I shrugged sheepishly, a bit embarrassed after his extorting his own beliefs. “I don’t know. I grew up Jewish, but I don’t really know much about it, honestly. It’s just… I don’t buy into organized religion, you know?”
He shook his head mournfully.
“No, this is not okay,” he said. “It is your heritage. You must learn about it. You must live it. It is who you are.”
It was who I was… Suddenly, I knew what he meant by the word heritage. And after spending a whole summer trying to hide that I was Jewish because I was scared of Muslims, that a Muslim was now telling me that I had to explore my Jewish identity shook me deep down in my core.
A month later, I was shopping at Borders. I idly walked over to the Jewish section. I browsed through them, bored by everything I was seeing.
And then I saw something. Something that tapped into the kind of spirituality I loved learning: mysticism. The Complete Idiot’s Guide to Jewish Mysticism.
The next year, I went to a Chabad house. A year after that, I went to Israel. And two weeks after that, I was in yeshiva.
And now. Now I am who I am because of a kind Muslim man who refused to let me forget who I was.
And now, as I wonder whether his family will ever be able to visit him in America, and I wonder about all the Muslim friends I made that summer, and I speak to the Muslim friends I have now… I again feel called to remember who I am.

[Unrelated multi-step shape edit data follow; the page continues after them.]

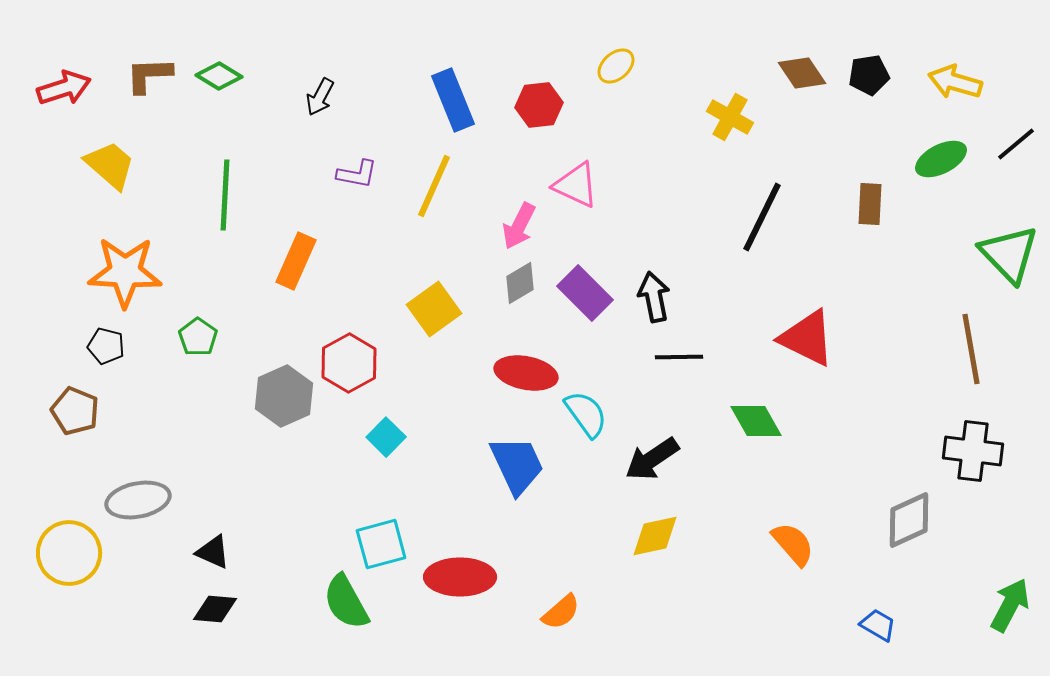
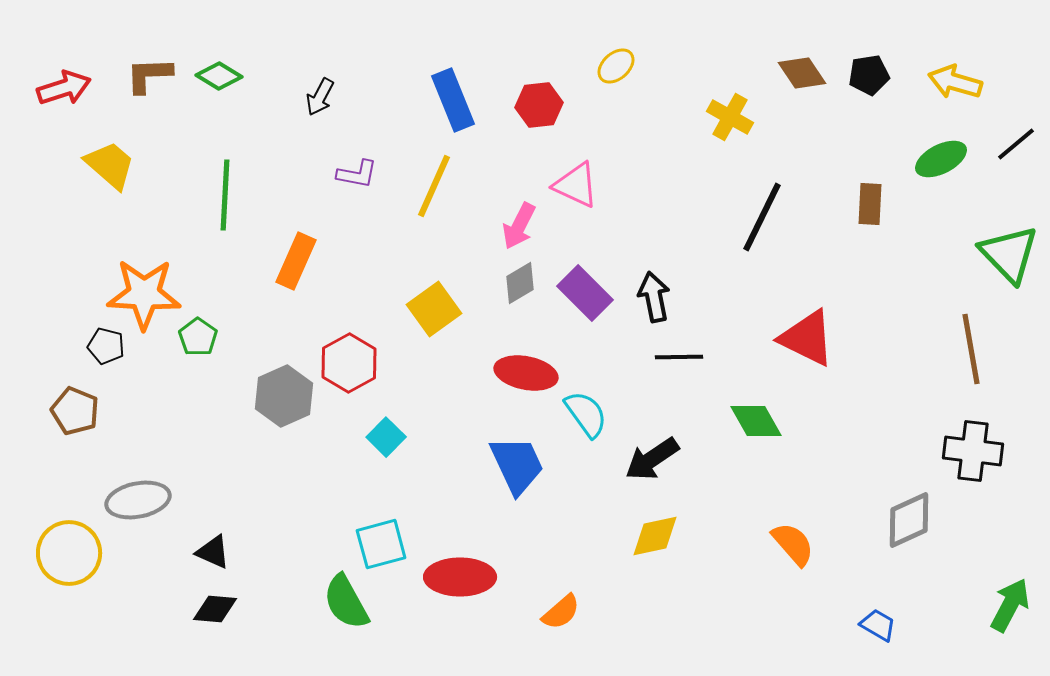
orange star at (125, 272): moved 19 px right, 22 px down
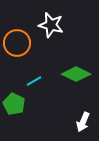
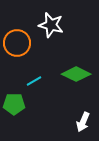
green pentagon: rotated 25 degrees counterclockwise
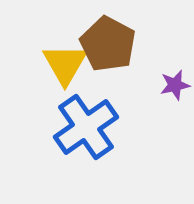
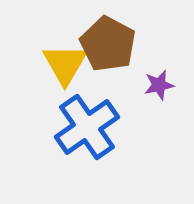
purple star: moved 16 px left
blue cross: moved 1 px right
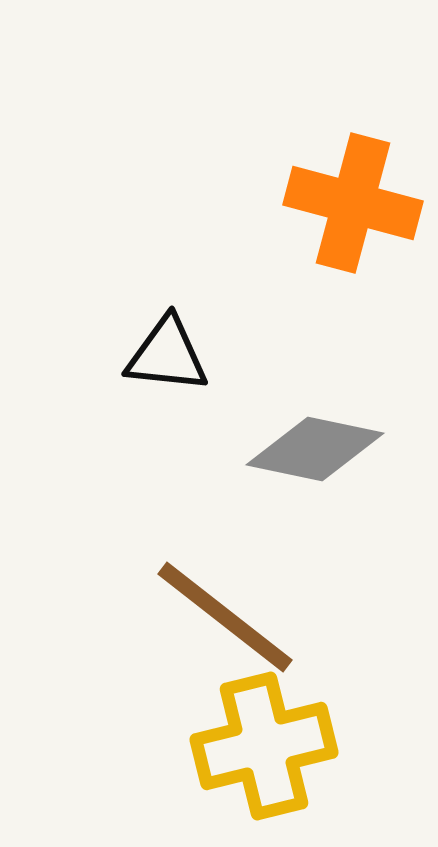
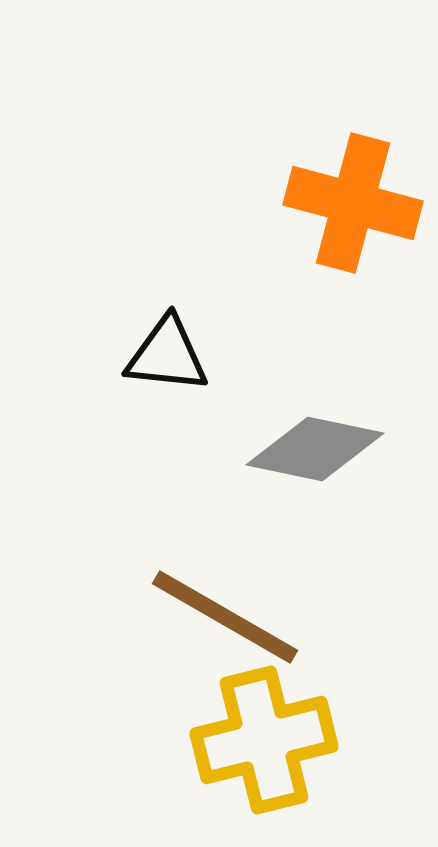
brown line: rotated 8 degrees counterclockwise
yellow cross: moved 6 px up
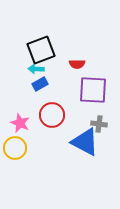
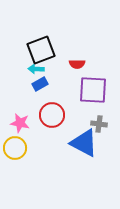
pink star: rotated 12 degrees counterclockwise
blue triangle: moved 1 px left, 1 px down
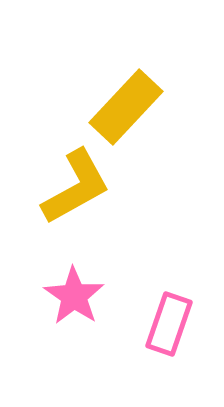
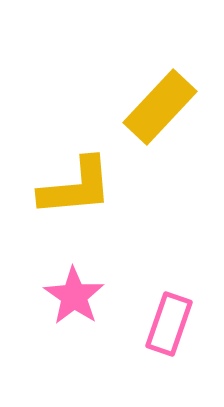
yellow rectangle: moved 34 px right
yellow L-shape: rotated 24 degrees clockwise
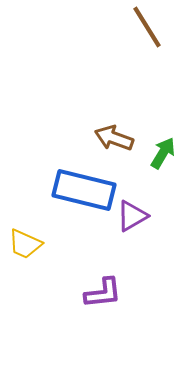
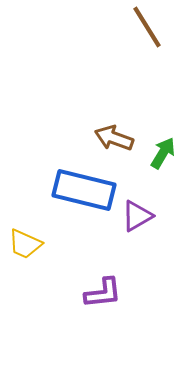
purple triangle: moved 5 px right
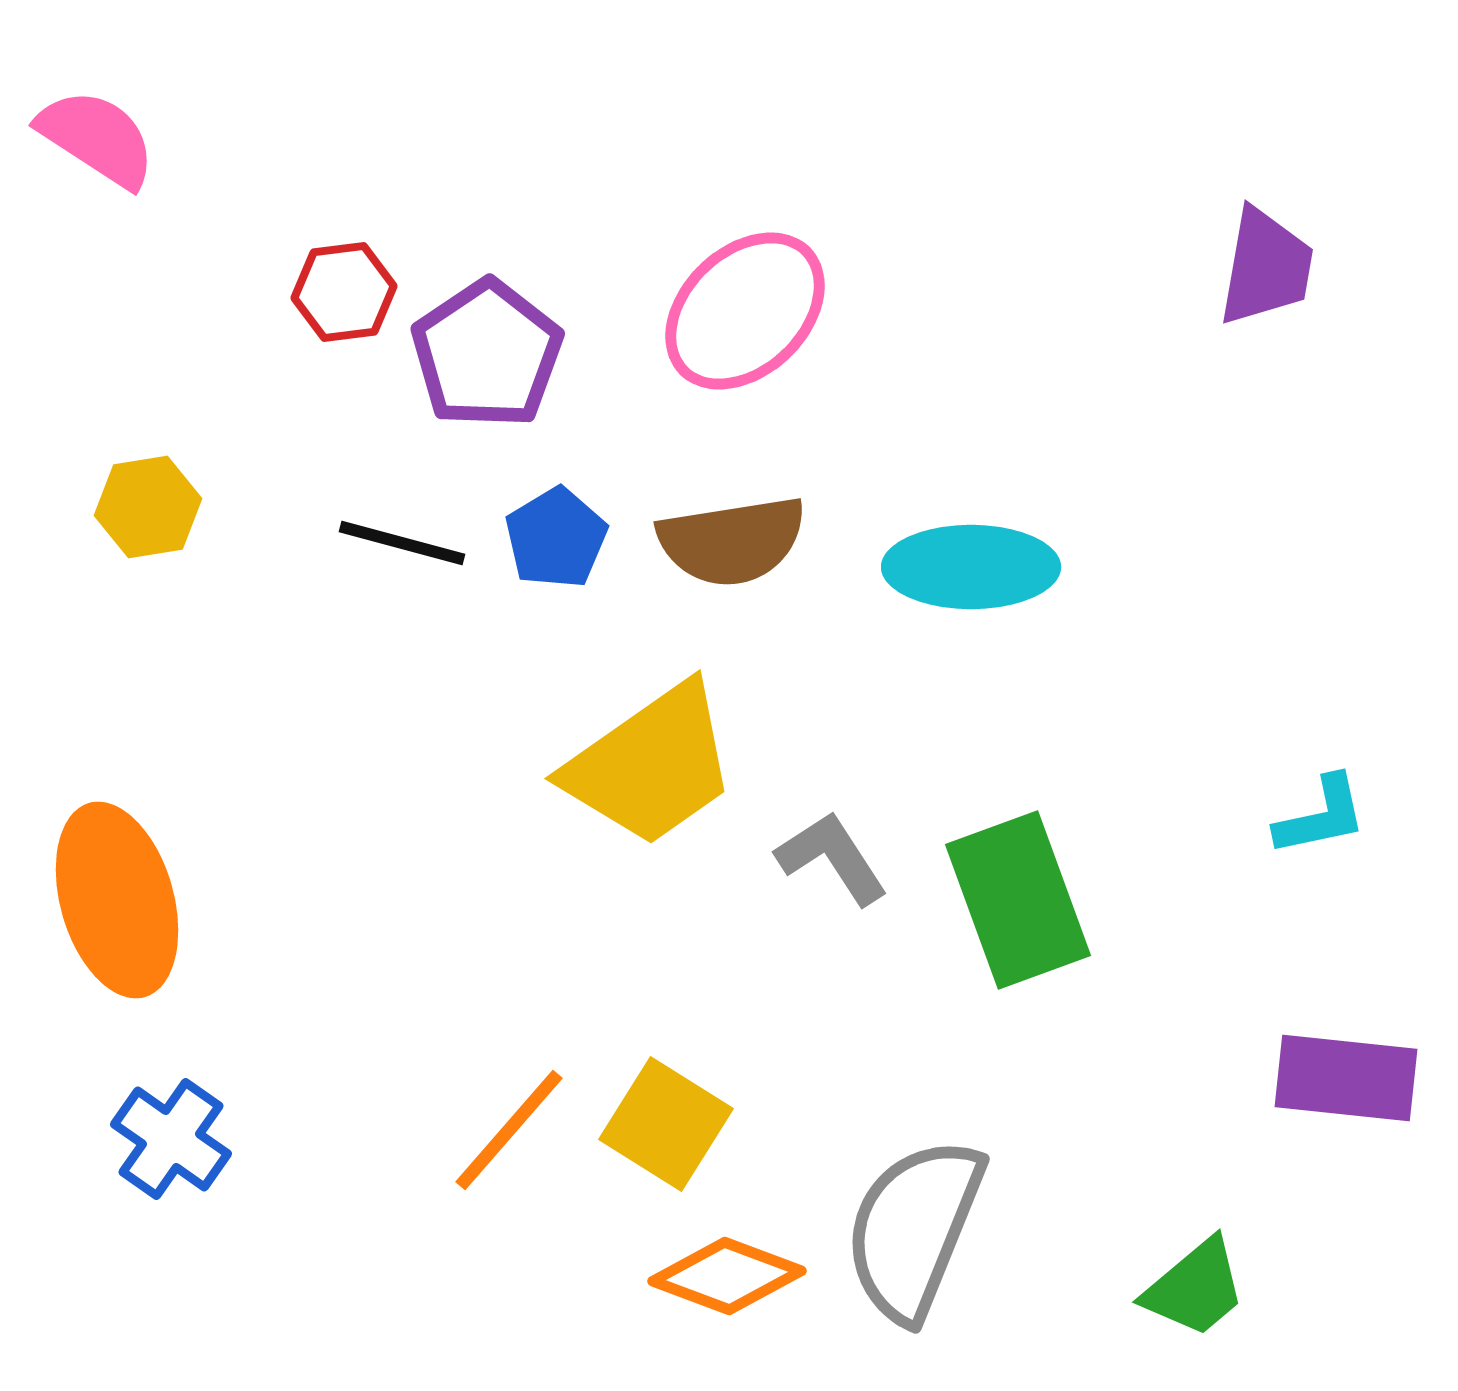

My heritage. The heritage of a people who relied on the kindness of others throughout our history. Of a family which wouldn’t exist if my grandmother wasn’t saved from regular riots against Jews if it wasn’t for her Muslim neighbors. By a belief that teaches us to treat our own foreigners as equals so that the world can look at us as priests and learn from our example.
And I know that the heritage the Muslim man asked me to grapple with is calling me now to stand up for his heritage.